Browser Cookie Viewer: See, Search, and Understand Your Cookies
View all cookies stored in your browser with details like domain, expiration, SameSite policy, and secure flags. A lighter alternative to digging through DevTools.
Introduction
Cookies power most of the web: session logins, shopping carts, analytics tracking, consent preferences. But unless you regularly open Chrome DevTools and navigate to the Application tab, you probably have no idea what cookies are sitting in your browser right now. Our Cookie Viewer shows you every cookie in a clean, searchable table with columns for name, value, domain, path, expiration, and security flags. It is especially handy for developers debugging authentication flows or testing GDPR consent banners.
Step-by-Step Guide
Open the tool
Navigate to the Cookie Viewer page. It immediately reads the cookies accessible to the current site and displays them in a sortable table. No extra permissions needed.
Browse and search
Scroll through the table to see all cookies, or use the search bar to filter by name, domain, or value. This is much faster than scrolling through the raw list in DevTools.
Inspect individual cookies
Click any row to see the full cookie details: the raw value (useful for decoding session tokens), the exact expiration timestamp, and the security attributes like HttpOnly, Secure, and SameSite policy.
Pro Tips & Best Practices
When debugging login issues, check if the session cookie has the "Secure" flag set. If it does, the cookie will not be sent over HTTP connections, only HTTPS.
Look at the "SameSite" attribute on your authentication cookies. If it is set to "Strict," your login will break when users arrive from external links. "Lax" is usually the better option.
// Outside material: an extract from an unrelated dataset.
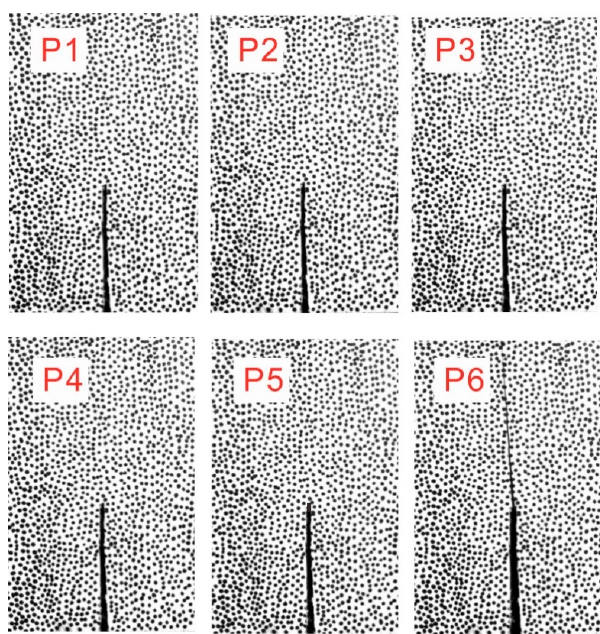
ff erent loading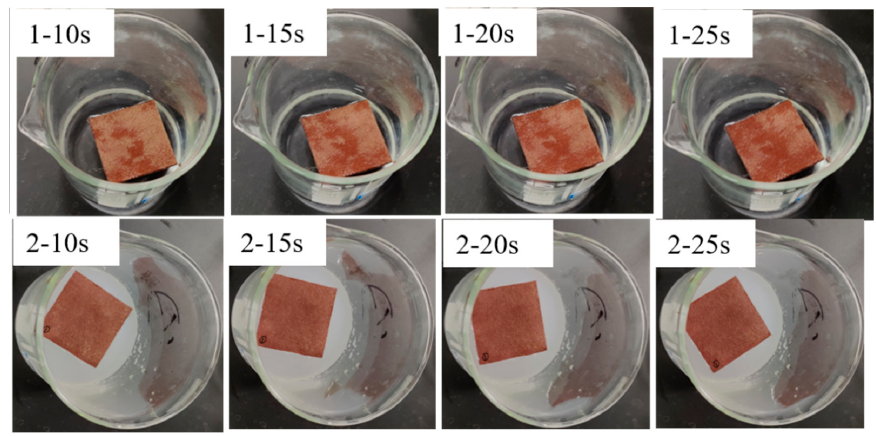
Figure 8. The wetting state of superfine fiber synthetic material (1, blank aqueous solution; 2, 5% NHSi wetting agent solution).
Sort by expiration date to find cookies that are set to expire far in the future. These are often tracking cookies that persist across sessions.
Common Mistakes to Avoid
Frequently Asked Questions
Why are some cookies not showing up?
Cookies marked as HttpOnly cannot be accessed by JavaScript, so browser-based tools cannot see them. These are typically session cookies set by the server for security purposes.
Can I delete cookies through this tool?
The viewer is read-only by design. To delete cookies, use your browser settings or DevTools. This prevents accidental deletion of important session data.
What is the SameSite attribute?
SameSite controls whether a cookie is sent with cross-site requests. "Strict" means the cookie is only sent on same-site requests. "Lax" allows it on top-level navigations. "None" sends it everywhere but requires the Secure flag.